▸ **Try it**:
Each entry should be given again exactly, with any image left out.

─── The records ───

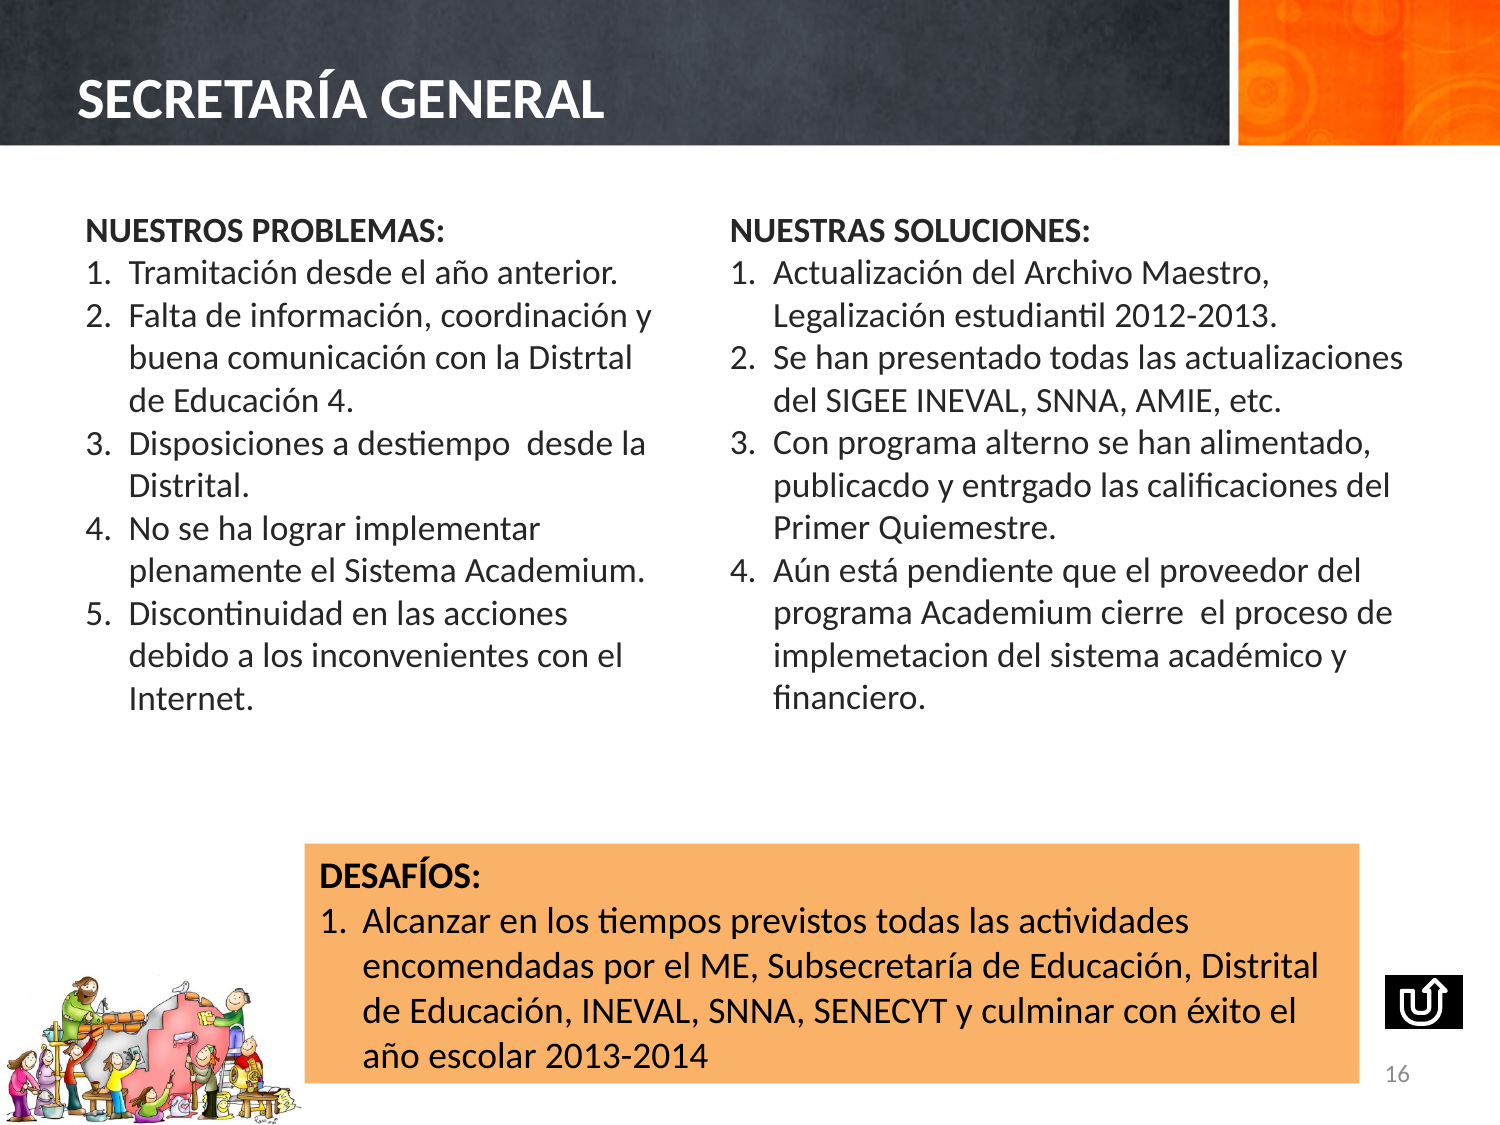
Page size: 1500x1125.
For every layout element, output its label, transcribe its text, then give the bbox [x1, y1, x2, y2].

picture [0, 0, 1500, 1125]
title SECRETARÍA GENERAL [62, 0, 1222, 138]
list NUESTROS PROBLEMAS: Tramitación desde el año anterior. Falta de información, coordinación y buena comunicación con la Distrtal de Educación 4. Disposiciones a destiempo desde la Distrital. No se ha lograr implementar plenamente el Sistema Academium. Discontinuidad en las acciones debido a los inconvenientes con el Internet. [70, 199, 668, 851]
text_box [1381, 970, 1467, 1033]
slide_number 16 [1074, 1042, 1425, 1103]
list NUESTRAS SOLUCIONES: Actualización del Archivo Maestro, Legalización estudiantil 2012-2013. Se han presentado todas las actualizaciones del SIGEE INEVAL, SNNA, AMIE, etc. Con programa alterno se han alimentado, publicacdo y entrgado las calificaciones del Primer Quiemestre. Aún está pendiente que el proveedor del programa Academium cierre el proceso de implemetacion del sistema académico y financiero. [714, 199, 1436, 851]
text_box DESAFÍOS: Alcanzar en los tiempos previstos todas las actividades encomendadas por el ME, Subsecretaría de Educación, Distrital de Educación, INEVAL, SNNA, SENECYT y culminar con éxito el año escolar 2013-2014 [304, 843, 1360, 1084]
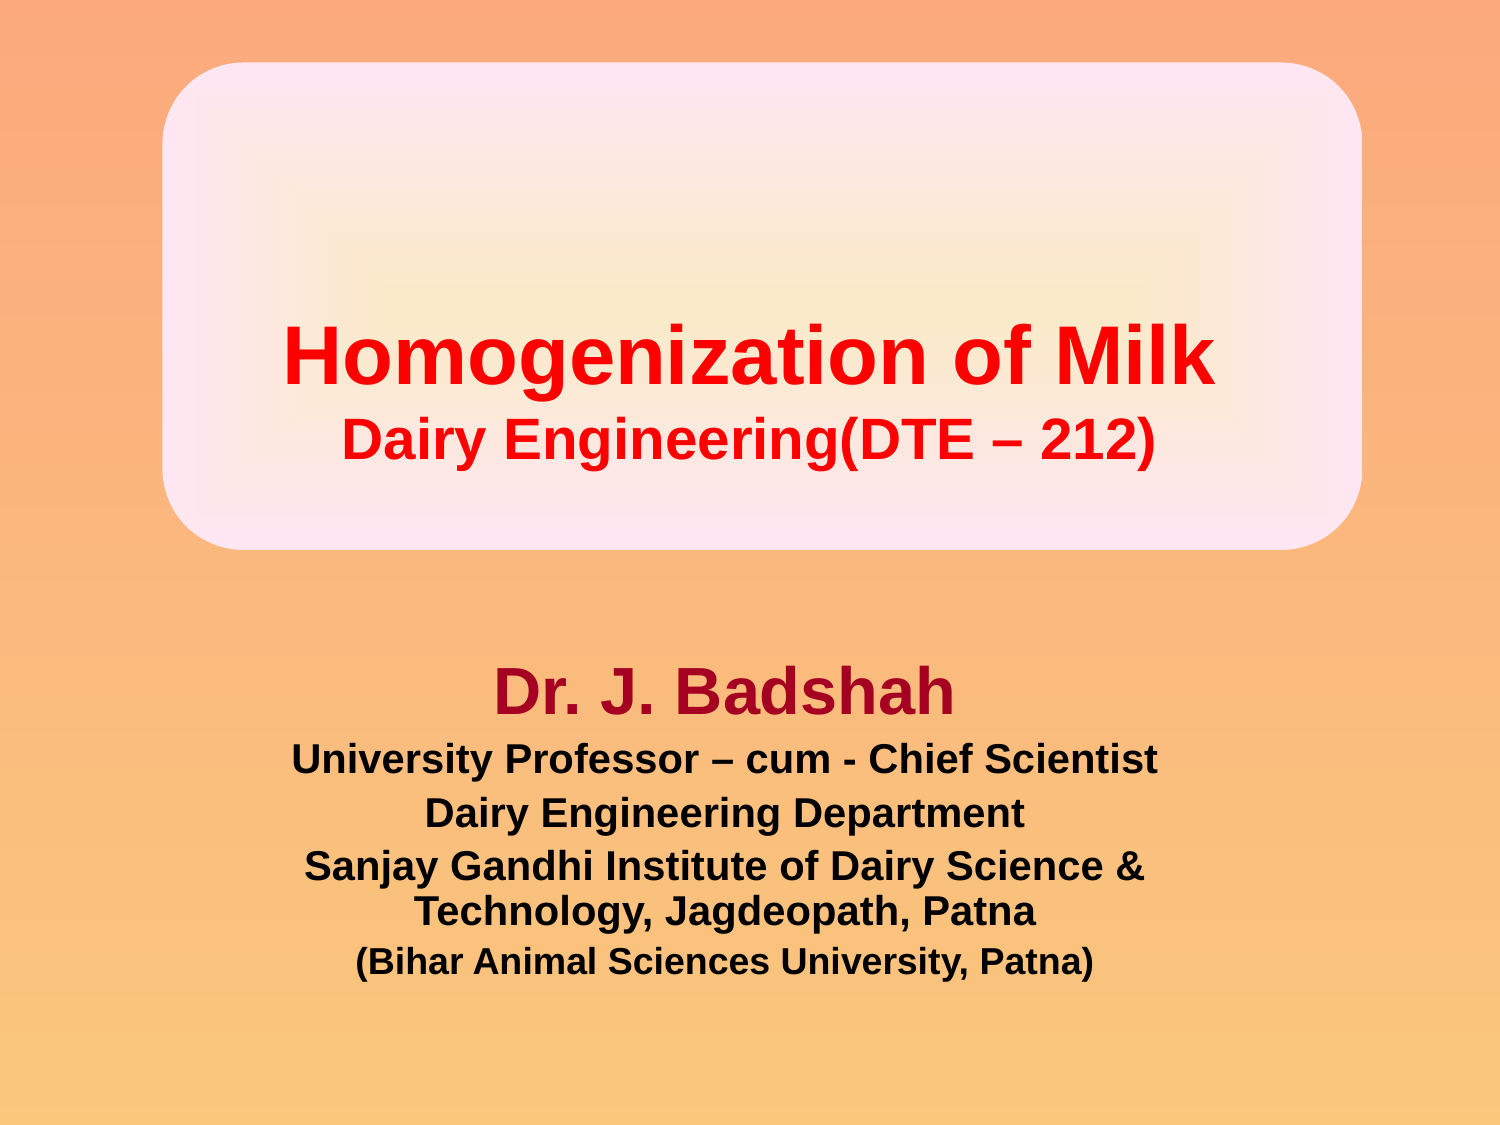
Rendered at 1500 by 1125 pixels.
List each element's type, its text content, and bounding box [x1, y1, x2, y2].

subtitle Dr. J. Badshah University Professor – cum - Chief Scientist Dairy Engineering Department Sanjay Gandhi Institute of Dairy Science & Technology, Jagdeopath, Patna (Bihar Animal Sciences University, Patna) [174, 649, 1276, 1038]
text_box [175, 62, 1350, 99]
title Homogenization of Milk Dairy Engineering(DTE – 212) [37, 99, 1463, 563]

───

▸ **Task output**:
Page size: 1500x1125.
For every layout element, output its label, transcribe its text, then give the bbox [x1, y1, x2, y2].

picture [0, 0, 1500, 1125]
title SECRETARÍA GENERAL [62, 0, 1222, 138]
list NUESTROS PROBLEMAS: Tramitación desde el año anterior. Falta de información, coordinación y buena comunicación con la Distrtal de Educación 4. Disposiciones a destiempo desde la Distrital. No se ha lograr implementar plenamente el Sistema Academium. Discontinuidad en las acciones debido a los inconvenientes con el Internet. [70, 199, 668, 851]
text_box [1381, 970, 1467, 1033]
slide_number 16 [1074, 1042, 1425, 1103]
list NUESTRAS SOLUCIONES: Actualización del Archivo Maestro, Legalización estudiantil 2012-2013. Se han presentado todas las actualizaciones del SIGEE INEVAL, SNNA, AMIE, etc. Con programa alterno se han alimentado, publicacdo y entrgado las calificaciones del Primer Quiemestre. Aún está pendiente que el proveedor del programa Academium cierre el proceso de implemetacion del sistema académico y financiero. [714, 199, 1436, 851]
text_box DESAFÍOS: Alcanzar en los tiempos previstos todas las actividades encomendadas por el ME, Subsecretaría de Educación, Distrital de Educación, INEVAL, SNNA, SENECYT y culminar con éxito el año escolar 2013-2014 [304, 843, 1360, 1084]
Rendered at 1500 by 1125 pixels.
List each element's type, its text content, and bounding box [x1, y1, x2, y2].

subtitle Dr. J. Badshah University Professor – cum - Chief Scientist Dairy Engineering Department Sanjay Gandhi Institute of Dairy Science & Technology, Jagdeopath, Patna (Bihar Animal Sciences University, Patna) [174, 649, 1276, 1038]
text_box [175, 62, 1350, 99]
title Homogenization of Milk Dairy Engineering(DTE – 212) [37, 99, 1463, 563]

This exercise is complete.